Log out and into local user. Remove DC and reboot.
Connect to Azure AD with future user desired (user needs to be in azure/365 and licensed, whichever user you register it with will have admin on the pc).Once joined, log out of local user and into future azure user (the one you registered with, or your Azure admin).
Remove local user.Log into the employees account that was using the pc if you aren't already.
We use free profwiz to copy the profile data unattended.
Its not the fastest option, but it drags the old profile data across to the Azure AD profile and no wipe is needed. Total hands on time is about 20-30 minutes on average, can often times do 5-10 units at once by one guy.
Thank you for the reply.
I was able to silently migrate the devices to MDM, only issue was with windows hello fro business.
We did not want to create a new profile/break the user connection, as that would change the profile ID and break things for the user. At the end, we decided to stagger the deployment and work slowly by sending replacement laptops.

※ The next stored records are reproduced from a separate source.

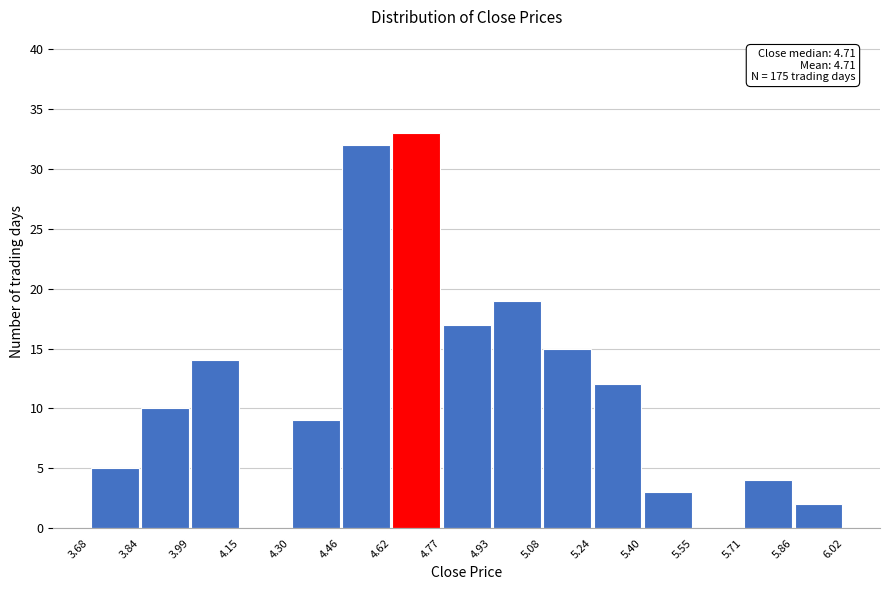

Which range on the x-axis has the tallest bar?

4.62 to 4.77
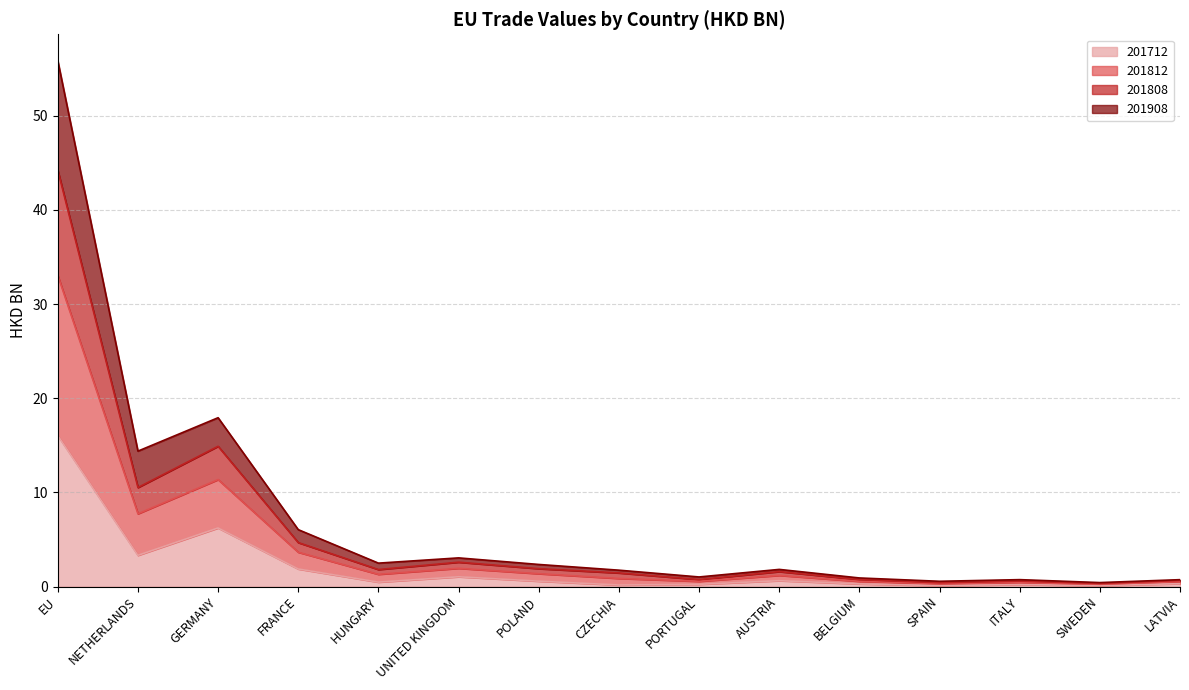

At which category is the sum across all series the highest?

EU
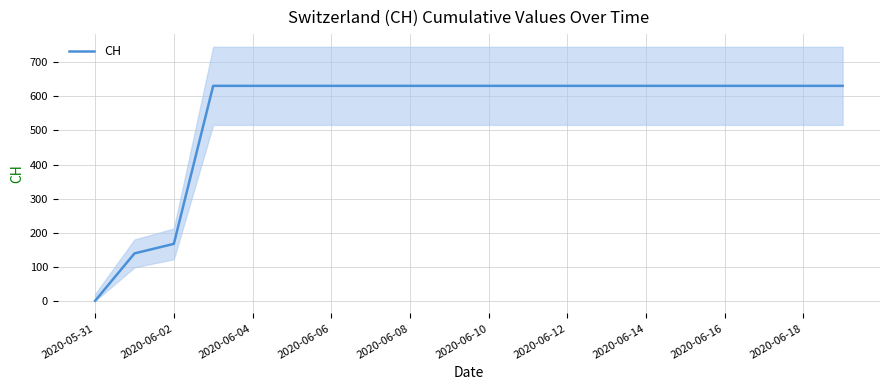

What is the greatest value displayed?

631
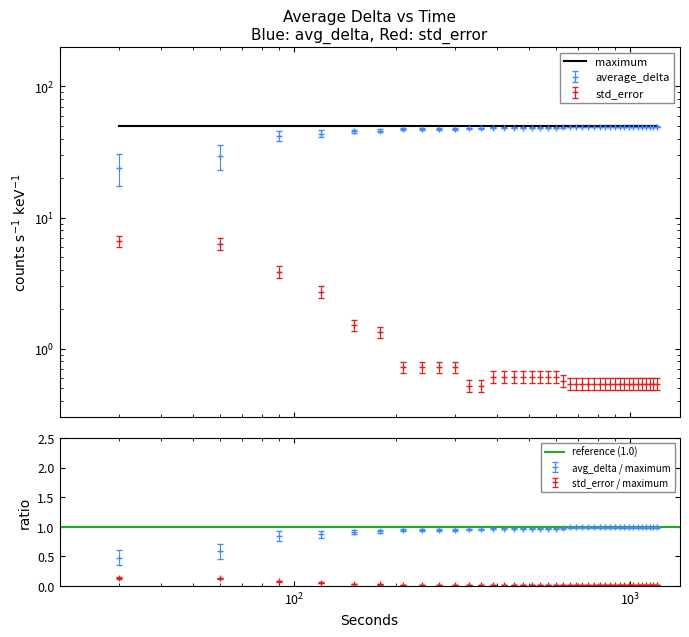

What is the average value of the average_delta series?

47.2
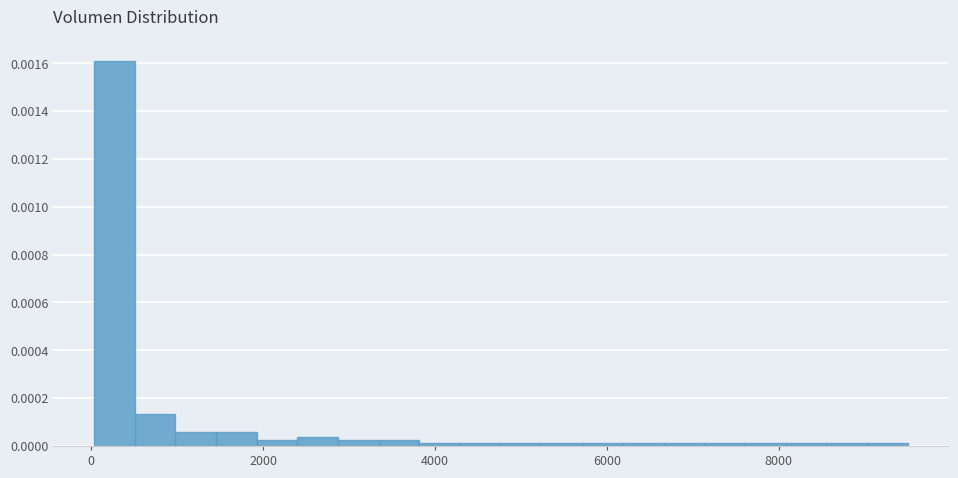

Around what value on the x-axis is the tallest bar? Give the approximate position of its centre, as read against the axis.

200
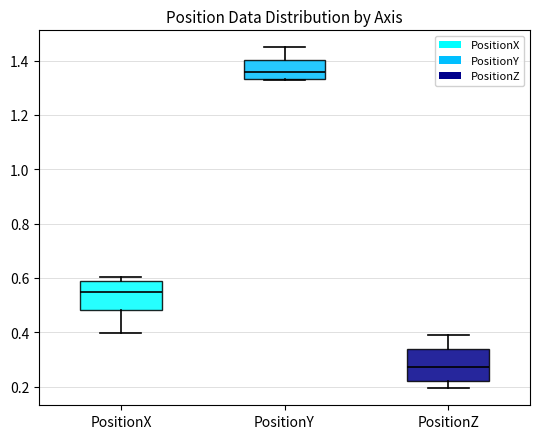

Where is the lower edge of the box for PositionZ on the y-axis? The values are not printed on the chart, so give them approximately, as read against the axis.

0.22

- In regards to issue 1 and users getting local admin rights, are you using Intune? If so you can create a deployment profile in which you state that users don’t have admin rights. Target that to your devices and after the OOBE the user will have standard user rights.
As far as I know there aren’t any supported methods to migrate devices from AD to an native Azure-AD joined stated without resetting the device.- Hey John,
please see my comment to Avinash.DeyKilledKenny
This isn't the full awnser to the question. The question was how to get from an Domain joined setup to a native Azure AD joined setup for existing devices. The steps you described involve enrolling an Domain device to Azure AD. It doesn't remove the device from the on-prem domain.